Women Drink Men Under Table

Alcohol consumption by the once-mostly teetotaling crowd is closing gender gap
By Rebecca Smith Hurd,  Newser User
Posted Dec 8, 2008 12:04 PM CST
Women Drink Men Under Table
A woman tastes the 2008 edition of a Beaujolais Nouveau wine in a wine shop in Paris, Thursday, Nov. 20, 2008. Vintners hope the festive atmosphere surrounding Beaujolais Nouveau's release will bring some joy after a soggy summer in which some lost their entire harvests. It was the smallest crop since...   (AP Photo/Francois Mori)

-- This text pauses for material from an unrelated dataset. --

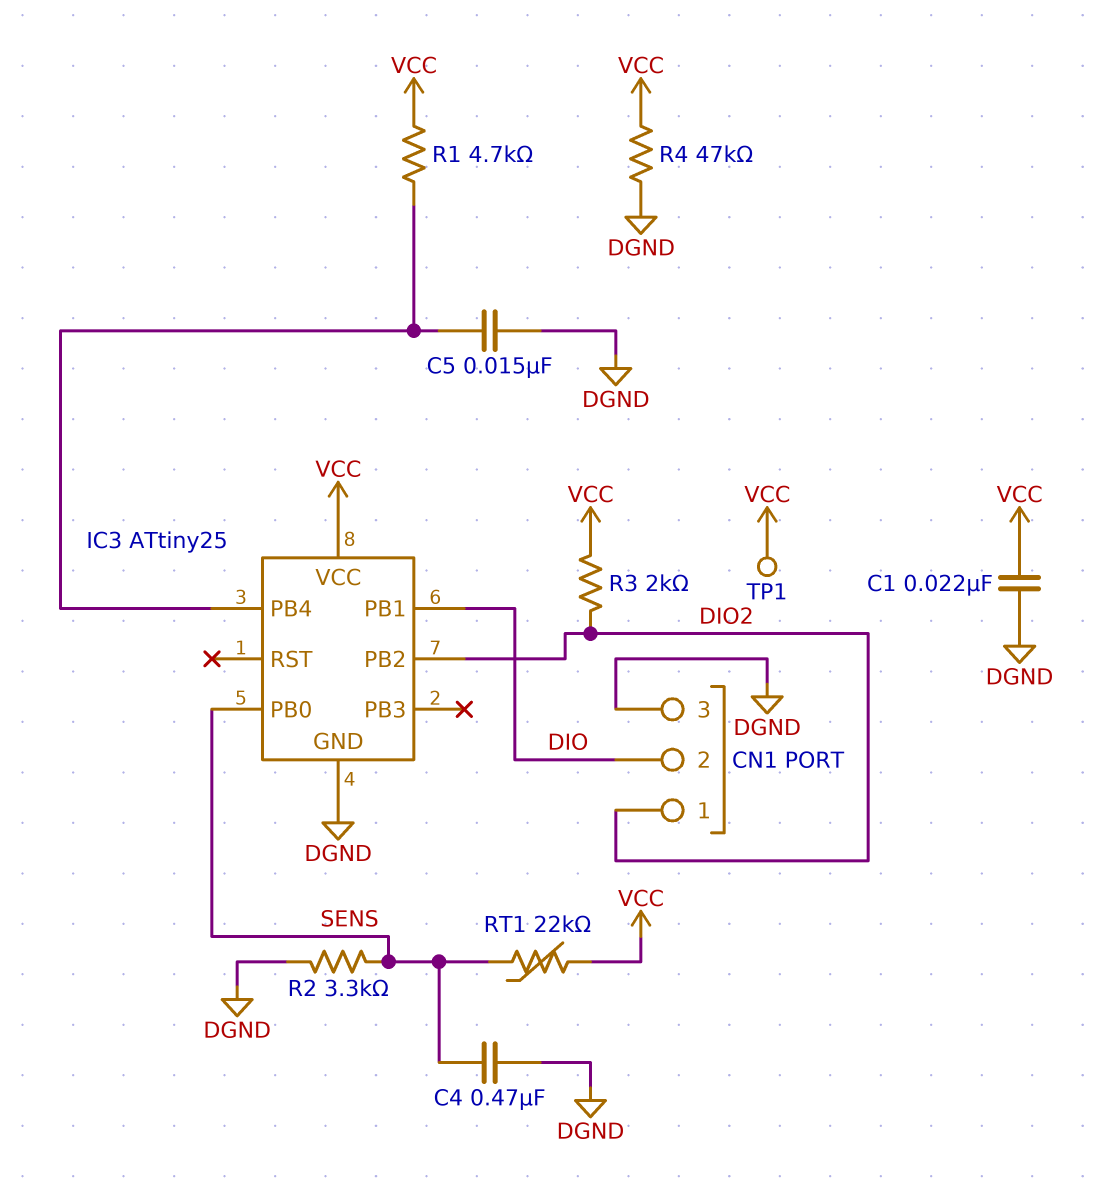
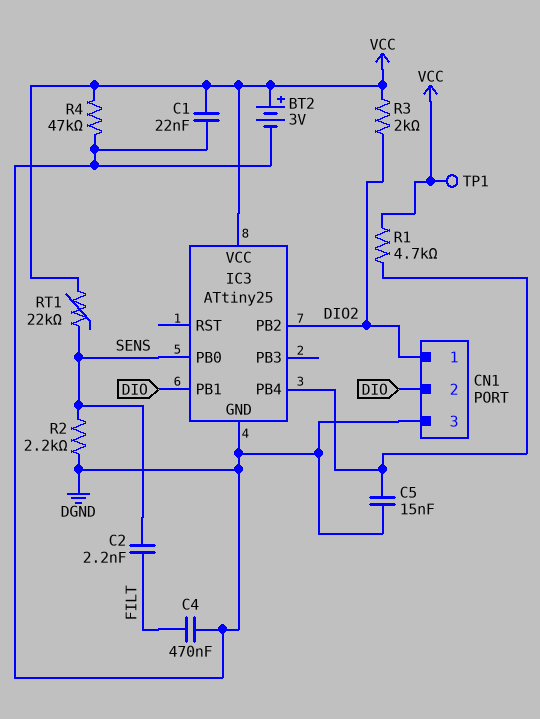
BT2: none -> 3V (plus VCC, minus DGND)
C2: none -> 2.2nF (FILT, SENS)
C4: 470nF (DGND, SENS) -> 470nF (DGND, FILT)
R2: 3.3k (DGND, SENS) -> 2.2k (DGND, SENS)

More women are bellying up to the bar, and those who consume alcohol are consuming more than ever before, Alex Morris writes in New York. As men cut back, women are picking up the slack. The numbers of women drinking and those whose call themselves “moderate-to-heavy drinkers” have risen over the past decade, coinciding with Second Wave feminism.

"The closing of the gender gap isn’t about men—needing to compete with men or wanting to feel like men,” notes Morris. “It’s about women going after the things they want and feeling that alcohol, variously, can help them.” Unfortunately, alcohol’s reaction in the human body is separate, not equal. Before knocking back any more, women might consider that they're more apt to get addicted and that any boozing greatly increases their risk of breast cancer.